Le Conseil d'Etat répond par la négative. La lettre et l'esprit du Code de justice administrative impliquaient une telle solution. N'oublions pas, en effet, que l'article R. 551-1 de ce code (N° Lexbase : L9813IE8), relatif à la mise en oeuvre du référé précontractuel, dispose que "l'auteur du recours est tenu de notifier son recours au pouvoir adjudicateur. Cette notification doit être faite en même temps que le dépôt du recours et selon les mêmes modalités. Elle est réputée accomplie à la date de sa réception par le pouvoir adjudicateur". Par ailleurs, cette obligation de notification remplit une fonction bien précise. Elle permet d'informer le pouvoir adjudicateur de ce qu'un référé précontractuel a été exercé et qu'il est donc tenu de respecter la suspension de la signature du contrat jusqu'à la notification de la décision juridictionnelle (CJA, art. L. 551-4). Dès lors que la commune était dans l'ignorance du référé précontractuel, il ne pouvait pas lui être raisonnablement reproché d'avoir signé le contrat avant l'intervention de la décision du juge du référé précontractuel. La commune n'était donc pas en situation de violation caractérisée et volontaire de l'article L. 551-4 et la société évincée ne pouvait donc pas poursuivre son action sur le terrain du référé contractuel.

  • Les spécifications techniques dans les marchés publics de services : la mention d'un logiciel déterminé est possible (CE 2° et 7° s-s-r.., 30 septembre 2011, n° 350431, publié au recueil Lebon N° Lexbase : A1558HYD)

Selon l'article 6 du Code des marchés publics (N° Lexbase : L2695ICS), "les prestations qui font l'objet d'un marché ou d'un accord-cadre sont définies, dans les documents de la consultation, par des spécifications techniques formulées [...] soit par référence à des normes ou à d'autres documents équivalents accessibles aux candidats, notamment des agréments techniques ou d'autres référentiels techniques élaborés par les organismes de normalisation [...] soit en termes de performances ou d'exigences fonctionnelles [...]". Cette détermination des spécifications techniques par les pouvoirs adjudicateurs pose, parfois, de redoutables difficultés, car elle peut être à l'origine de pratiques ou d'exigences qui visent à privilégier un candidat, et contribuent donc à violer le principe d'égal accès à la commande publique.

Dans l'arrêt rendu le 30 septembre 2011, une région avait lancé une procédure de passation d'un marché public de services ayant pour objet la mise en oeuvre, l'exploitation, la maintenance et l'hébergement d'une plateforme de service pour la solution open source d'espace numérique de travail (ENT) "Lilie" à destination des lycées de la région.

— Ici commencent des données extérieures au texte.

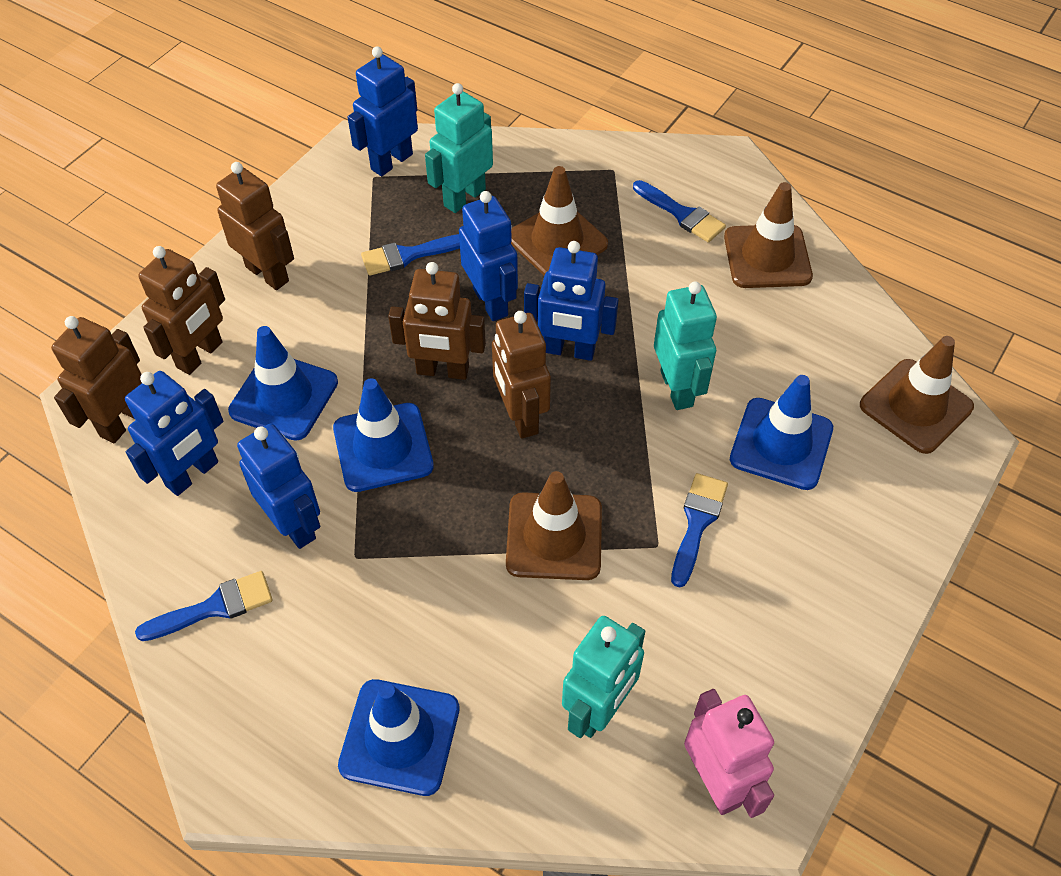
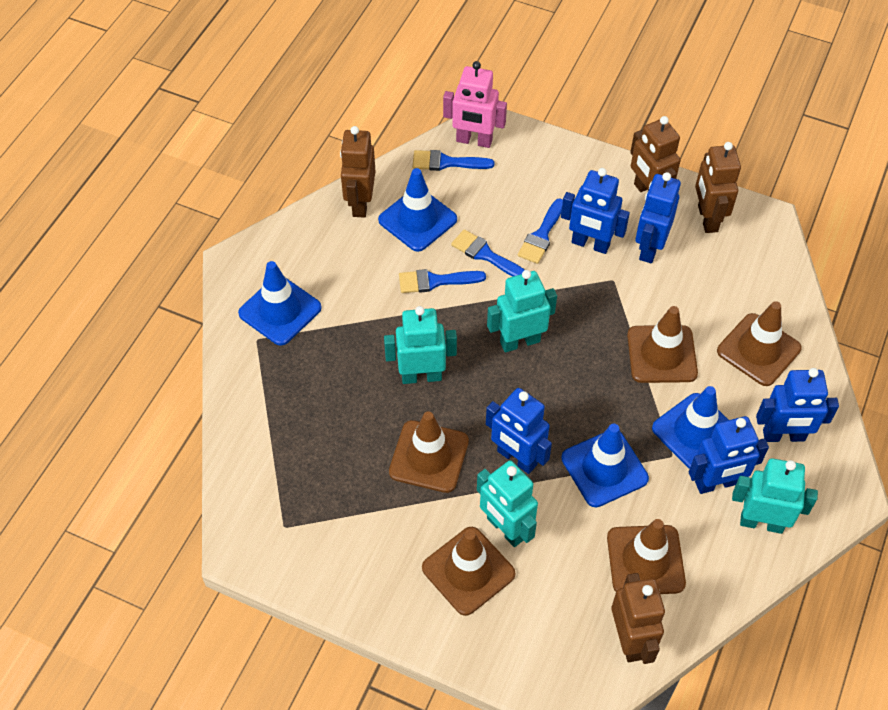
brown robot: [51,316,142,443] [138,246,225,375] [216,162,294,290] [388,262,486,380] [492,311,551,439] = 5 -> [340,126,375,218] [611,573,665,664] [630,116,681,192] [695,142,741,233] = 4
brown traffic cone: [506,471,602,580] [511,166,608,276] [724,182,813,288] [860,336,974,454] = 4 -> [389,411,469,493] [422,527,515,616] [607,519,686,594] [627,306,698,383] [717,301,801,386] = 5
turquoise robot: [425,83,493,213] [562,616,645,738] [654,281,717,410] = 3 -> [384,306,457,384] [477,460,538,547] [487,270,557,353] [732,458,818,534] = 4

Par courriers des 21 et 23 mars 2011, les sociétés X et Y, qui exercent une activité d'éditeur de logiciel d'espace numérique de travail, ont informé la région de leur intention de demander l'annulation de la procédure si la région ne se conformait pas à ses obligations de mise en concurrence, lesquelles faisaient, selon elles, obstacle à ce que l'appel d'offres lancé par la région imposât aux candidats le seul logiciel "Lilie". Saisi par les deux sociétés, le juge des référés du tribunal administratif d'Amiens a annulé l'ensemble de la procédure et a enjoint, à la région Picardie, de la reprendre dans son intégralité, si elle entendait conclure le marché. Pour le juge des référés, la spécification par les documents de la consultation du logiciel "Lilie" avait pour effet d'éliminer le déploiement de toute autre solution logicielle. Ce même juge avait, également, relevé, au soutien de sa décision, que la mention du logiciel "Lilie" conférait un avantage concurrentiel à la société Z en sa qualité de co-concepteur et copropriétaire de ce logiciel.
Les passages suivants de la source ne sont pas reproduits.